| WHAT NEEDS TO BE DONE |
Here are the records. Write out exactly the lines between the one holding "unremarkable lung reveals" and the one holding "is an immunohistochemistry", inclusive.

___ RECORDS PROVIDED ___

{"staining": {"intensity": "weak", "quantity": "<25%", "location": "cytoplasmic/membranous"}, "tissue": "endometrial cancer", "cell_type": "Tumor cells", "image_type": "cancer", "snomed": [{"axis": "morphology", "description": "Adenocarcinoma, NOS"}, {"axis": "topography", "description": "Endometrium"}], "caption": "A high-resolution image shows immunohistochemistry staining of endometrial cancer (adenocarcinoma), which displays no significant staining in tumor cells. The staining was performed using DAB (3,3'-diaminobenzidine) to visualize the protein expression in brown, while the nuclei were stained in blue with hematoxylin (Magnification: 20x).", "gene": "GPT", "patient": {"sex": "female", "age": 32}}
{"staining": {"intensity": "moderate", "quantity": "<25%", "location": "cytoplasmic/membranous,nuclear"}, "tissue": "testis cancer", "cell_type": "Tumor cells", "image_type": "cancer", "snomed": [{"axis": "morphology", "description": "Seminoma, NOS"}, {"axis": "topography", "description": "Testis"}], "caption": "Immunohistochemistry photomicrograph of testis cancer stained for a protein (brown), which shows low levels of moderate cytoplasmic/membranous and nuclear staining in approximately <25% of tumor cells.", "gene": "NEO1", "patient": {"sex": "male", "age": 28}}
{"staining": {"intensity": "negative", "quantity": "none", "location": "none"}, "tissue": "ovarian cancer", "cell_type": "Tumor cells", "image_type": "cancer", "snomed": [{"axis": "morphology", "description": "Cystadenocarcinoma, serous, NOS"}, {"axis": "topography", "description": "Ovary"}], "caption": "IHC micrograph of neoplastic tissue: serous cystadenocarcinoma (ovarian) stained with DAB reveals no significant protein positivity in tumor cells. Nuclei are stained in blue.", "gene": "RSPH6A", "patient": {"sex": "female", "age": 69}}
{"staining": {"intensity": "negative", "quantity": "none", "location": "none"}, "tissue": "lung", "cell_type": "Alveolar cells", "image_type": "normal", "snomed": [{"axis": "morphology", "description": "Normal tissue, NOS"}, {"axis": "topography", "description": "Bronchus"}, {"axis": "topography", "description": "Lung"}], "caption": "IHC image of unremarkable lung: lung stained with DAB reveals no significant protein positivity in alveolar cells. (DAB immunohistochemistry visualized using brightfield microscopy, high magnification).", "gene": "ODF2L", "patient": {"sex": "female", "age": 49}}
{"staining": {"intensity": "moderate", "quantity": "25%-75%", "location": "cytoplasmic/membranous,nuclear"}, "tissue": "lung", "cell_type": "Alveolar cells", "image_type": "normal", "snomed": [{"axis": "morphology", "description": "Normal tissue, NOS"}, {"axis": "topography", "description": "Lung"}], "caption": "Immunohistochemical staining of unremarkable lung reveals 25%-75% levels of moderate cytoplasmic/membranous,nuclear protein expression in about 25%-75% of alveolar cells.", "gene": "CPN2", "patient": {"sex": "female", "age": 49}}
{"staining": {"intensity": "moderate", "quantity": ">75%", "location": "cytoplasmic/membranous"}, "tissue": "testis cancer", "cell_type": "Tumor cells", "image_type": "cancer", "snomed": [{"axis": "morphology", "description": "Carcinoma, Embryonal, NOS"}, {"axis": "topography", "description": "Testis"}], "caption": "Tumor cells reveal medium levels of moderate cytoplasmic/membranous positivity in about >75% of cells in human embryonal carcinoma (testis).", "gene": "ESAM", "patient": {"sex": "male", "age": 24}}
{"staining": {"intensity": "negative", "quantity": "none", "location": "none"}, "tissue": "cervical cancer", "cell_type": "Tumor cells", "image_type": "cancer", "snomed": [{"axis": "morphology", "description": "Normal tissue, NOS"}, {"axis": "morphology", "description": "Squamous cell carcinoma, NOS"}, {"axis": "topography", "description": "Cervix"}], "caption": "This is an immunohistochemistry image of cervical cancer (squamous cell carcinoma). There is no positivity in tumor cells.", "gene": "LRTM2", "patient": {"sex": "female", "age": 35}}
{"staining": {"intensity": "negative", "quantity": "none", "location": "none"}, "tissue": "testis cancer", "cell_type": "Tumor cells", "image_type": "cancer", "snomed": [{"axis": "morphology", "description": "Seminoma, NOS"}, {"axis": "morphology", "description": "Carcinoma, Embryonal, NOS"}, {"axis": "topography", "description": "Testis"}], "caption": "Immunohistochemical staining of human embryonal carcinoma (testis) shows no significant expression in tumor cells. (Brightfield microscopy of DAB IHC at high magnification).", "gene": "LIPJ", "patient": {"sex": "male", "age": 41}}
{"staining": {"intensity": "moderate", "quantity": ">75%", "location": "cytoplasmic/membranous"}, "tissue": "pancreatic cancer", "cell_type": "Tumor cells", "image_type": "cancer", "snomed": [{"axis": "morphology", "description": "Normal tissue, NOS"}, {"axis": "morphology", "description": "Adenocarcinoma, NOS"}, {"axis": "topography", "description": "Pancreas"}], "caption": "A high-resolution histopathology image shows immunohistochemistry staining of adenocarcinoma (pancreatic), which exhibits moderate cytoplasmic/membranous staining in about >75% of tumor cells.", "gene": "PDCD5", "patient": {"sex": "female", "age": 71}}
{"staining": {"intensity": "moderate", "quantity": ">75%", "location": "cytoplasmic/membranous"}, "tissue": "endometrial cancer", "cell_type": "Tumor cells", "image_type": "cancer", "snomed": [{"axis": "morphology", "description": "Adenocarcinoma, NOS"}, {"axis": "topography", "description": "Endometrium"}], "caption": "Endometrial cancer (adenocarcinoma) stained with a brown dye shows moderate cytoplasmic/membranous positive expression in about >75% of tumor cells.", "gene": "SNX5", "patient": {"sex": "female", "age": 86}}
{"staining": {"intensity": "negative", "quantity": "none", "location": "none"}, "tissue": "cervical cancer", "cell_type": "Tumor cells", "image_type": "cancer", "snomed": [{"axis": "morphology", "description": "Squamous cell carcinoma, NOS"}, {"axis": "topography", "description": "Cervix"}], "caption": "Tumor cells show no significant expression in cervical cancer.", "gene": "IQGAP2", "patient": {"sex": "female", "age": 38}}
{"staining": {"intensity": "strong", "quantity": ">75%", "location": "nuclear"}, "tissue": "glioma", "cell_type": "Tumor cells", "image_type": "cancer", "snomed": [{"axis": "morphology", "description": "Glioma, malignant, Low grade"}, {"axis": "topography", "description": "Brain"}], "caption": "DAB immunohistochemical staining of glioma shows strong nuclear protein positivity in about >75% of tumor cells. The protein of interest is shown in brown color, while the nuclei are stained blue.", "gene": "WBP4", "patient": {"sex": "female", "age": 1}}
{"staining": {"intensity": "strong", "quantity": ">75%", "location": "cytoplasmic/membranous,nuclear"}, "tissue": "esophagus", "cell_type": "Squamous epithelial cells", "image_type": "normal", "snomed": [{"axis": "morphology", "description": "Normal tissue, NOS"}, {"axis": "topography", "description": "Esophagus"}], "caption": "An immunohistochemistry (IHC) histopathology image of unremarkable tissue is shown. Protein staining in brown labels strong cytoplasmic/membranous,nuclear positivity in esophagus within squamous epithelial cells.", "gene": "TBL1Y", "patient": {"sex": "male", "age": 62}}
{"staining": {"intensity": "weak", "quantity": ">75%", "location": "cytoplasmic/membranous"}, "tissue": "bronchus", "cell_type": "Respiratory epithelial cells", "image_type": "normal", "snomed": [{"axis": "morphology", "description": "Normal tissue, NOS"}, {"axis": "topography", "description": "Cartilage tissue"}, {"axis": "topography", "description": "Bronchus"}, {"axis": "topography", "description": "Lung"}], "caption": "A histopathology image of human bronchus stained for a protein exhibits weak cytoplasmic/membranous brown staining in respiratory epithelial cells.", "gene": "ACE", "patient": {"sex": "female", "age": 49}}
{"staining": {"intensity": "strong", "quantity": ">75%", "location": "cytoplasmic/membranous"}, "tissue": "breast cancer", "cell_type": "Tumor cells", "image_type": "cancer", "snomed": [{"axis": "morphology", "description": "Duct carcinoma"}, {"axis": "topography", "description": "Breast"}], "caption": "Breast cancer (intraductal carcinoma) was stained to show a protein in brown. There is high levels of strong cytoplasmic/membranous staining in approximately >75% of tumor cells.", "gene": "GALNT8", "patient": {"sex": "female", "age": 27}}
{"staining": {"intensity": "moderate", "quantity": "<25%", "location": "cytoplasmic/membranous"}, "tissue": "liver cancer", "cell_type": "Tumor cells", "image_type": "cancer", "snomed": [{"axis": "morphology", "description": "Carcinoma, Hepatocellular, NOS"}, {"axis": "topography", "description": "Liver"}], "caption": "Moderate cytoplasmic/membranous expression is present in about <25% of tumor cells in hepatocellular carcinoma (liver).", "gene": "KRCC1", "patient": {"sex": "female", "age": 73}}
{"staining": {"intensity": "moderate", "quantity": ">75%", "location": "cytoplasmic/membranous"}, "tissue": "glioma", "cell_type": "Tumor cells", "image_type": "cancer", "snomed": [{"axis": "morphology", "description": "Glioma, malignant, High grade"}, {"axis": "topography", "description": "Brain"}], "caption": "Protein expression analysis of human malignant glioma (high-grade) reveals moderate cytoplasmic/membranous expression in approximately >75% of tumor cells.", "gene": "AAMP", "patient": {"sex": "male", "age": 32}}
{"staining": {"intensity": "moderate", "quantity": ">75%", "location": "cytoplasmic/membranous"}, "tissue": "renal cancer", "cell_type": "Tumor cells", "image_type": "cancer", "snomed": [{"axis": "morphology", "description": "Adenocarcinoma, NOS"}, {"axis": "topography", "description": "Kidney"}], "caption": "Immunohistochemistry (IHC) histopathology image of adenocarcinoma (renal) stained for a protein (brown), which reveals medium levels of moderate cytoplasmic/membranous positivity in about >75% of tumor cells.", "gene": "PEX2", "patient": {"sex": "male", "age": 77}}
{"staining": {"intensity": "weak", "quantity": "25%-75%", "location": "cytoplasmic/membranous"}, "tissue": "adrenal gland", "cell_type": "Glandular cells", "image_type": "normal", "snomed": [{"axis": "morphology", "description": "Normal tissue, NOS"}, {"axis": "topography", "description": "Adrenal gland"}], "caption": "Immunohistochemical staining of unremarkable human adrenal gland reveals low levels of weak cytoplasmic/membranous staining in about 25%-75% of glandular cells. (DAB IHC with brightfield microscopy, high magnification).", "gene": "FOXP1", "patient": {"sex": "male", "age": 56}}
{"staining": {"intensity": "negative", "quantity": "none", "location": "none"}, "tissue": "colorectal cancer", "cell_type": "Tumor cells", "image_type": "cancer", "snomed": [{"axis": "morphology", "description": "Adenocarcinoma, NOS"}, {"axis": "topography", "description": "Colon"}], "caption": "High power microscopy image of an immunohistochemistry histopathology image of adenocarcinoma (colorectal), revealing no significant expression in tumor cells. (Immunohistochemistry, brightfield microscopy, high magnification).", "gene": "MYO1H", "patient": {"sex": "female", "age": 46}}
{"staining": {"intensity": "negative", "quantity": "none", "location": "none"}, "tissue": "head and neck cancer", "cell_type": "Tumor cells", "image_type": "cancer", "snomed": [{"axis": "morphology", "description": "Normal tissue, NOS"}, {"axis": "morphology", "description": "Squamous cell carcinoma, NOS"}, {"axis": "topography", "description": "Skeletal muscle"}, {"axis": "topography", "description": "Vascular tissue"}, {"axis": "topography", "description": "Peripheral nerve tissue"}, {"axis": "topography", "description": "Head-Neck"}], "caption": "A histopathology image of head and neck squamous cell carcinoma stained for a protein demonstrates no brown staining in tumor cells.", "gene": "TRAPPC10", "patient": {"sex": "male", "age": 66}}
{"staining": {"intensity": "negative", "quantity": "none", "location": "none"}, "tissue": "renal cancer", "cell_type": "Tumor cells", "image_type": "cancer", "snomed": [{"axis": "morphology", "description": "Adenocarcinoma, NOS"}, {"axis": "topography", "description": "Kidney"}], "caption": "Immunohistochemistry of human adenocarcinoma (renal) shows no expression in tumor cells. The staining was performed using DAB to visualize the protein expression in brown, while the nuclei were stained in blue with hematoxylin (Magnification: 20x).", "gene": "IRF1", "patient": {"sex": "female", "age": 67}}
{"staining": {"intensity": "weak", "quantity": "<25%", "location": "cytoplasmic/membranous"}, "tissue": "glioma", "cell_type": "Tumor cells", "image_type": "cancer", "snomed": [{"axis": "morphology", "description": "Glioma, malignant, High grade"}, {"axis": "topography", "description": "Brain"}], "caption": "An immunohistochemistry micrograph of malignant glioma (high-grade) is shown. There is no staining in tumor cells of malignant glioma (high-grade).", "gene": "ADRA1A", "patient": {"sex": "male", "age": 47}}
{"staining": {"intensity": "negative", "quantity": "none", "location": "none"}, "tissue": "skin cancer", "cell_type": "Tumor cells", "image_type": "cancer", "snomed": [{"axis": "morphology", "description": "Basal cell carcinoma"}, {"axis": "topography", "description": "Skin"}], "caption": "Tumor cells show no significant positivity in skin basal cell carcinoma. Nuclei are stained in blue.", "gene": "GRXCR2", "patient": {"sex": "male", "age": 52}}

___

| RESPONSE AREA |
{"staining": {"intensity": "moderate", "quantity": "25%-75%", "location": "cytoplasmic/membranous,nuclear"}, "tissue": "lung", "cell_type": "Alveolar cells", "image_type": "normal", "snomed": [{"axis": "morphology", "description": "Normal tissue, NOS"}, {"axis": "topography", "description": "Lung"}], "caption": "Immunohistochemical staining of unremarkable lung reveals 25%-75% levels of moderate cytoplasmic/membranous,nuclear protein expression in about 25%-75% of alveolar cells.", "gene": "CPN2", "patient": {"sex": "female", "age": 49}}
{"staining": {"intensity": "moderate", "quantity": ">75%", "location": "cytoplasmic/membranous"}, "tissue": "testis cancer", "cell_type": "Tumor cells", "image_type": "cancer", "snomed": [{"axis": "morphology", "description": "Carcinoma, Embryonal, NOS"}, {"axis": "topography", "description": "Testis"}], "caption": "Tumor cells reveal medium levels of moderate cytoplasmic/membranous positivity in about >75% of cells in human embryonal carcinoma (testis).", "gene": "ESAM", "patient": {"sex": "male", "age": 24}}
{"staining": {"intensity": "negative", "quantity": "none", "location": "none"}, "tissue": "cervical cancer", "cell_type": "Tumor cells", "image_type": "cancer", "snomed": [{"axis": "morphology", "description": "Normal tissue, NOS"}, {"axis": "morphology", "description": "Squamous cell carcinoma, NOS"}, {"axis": "topography", "description": "Cervix"}], "caption": "This is an immunohistochemistry image of cervical cancer (squamous cell carcinoma). There is no positivity in tumor cells.", "gene": "LRTM2", "patient": {"sex": "female", "age": 35}}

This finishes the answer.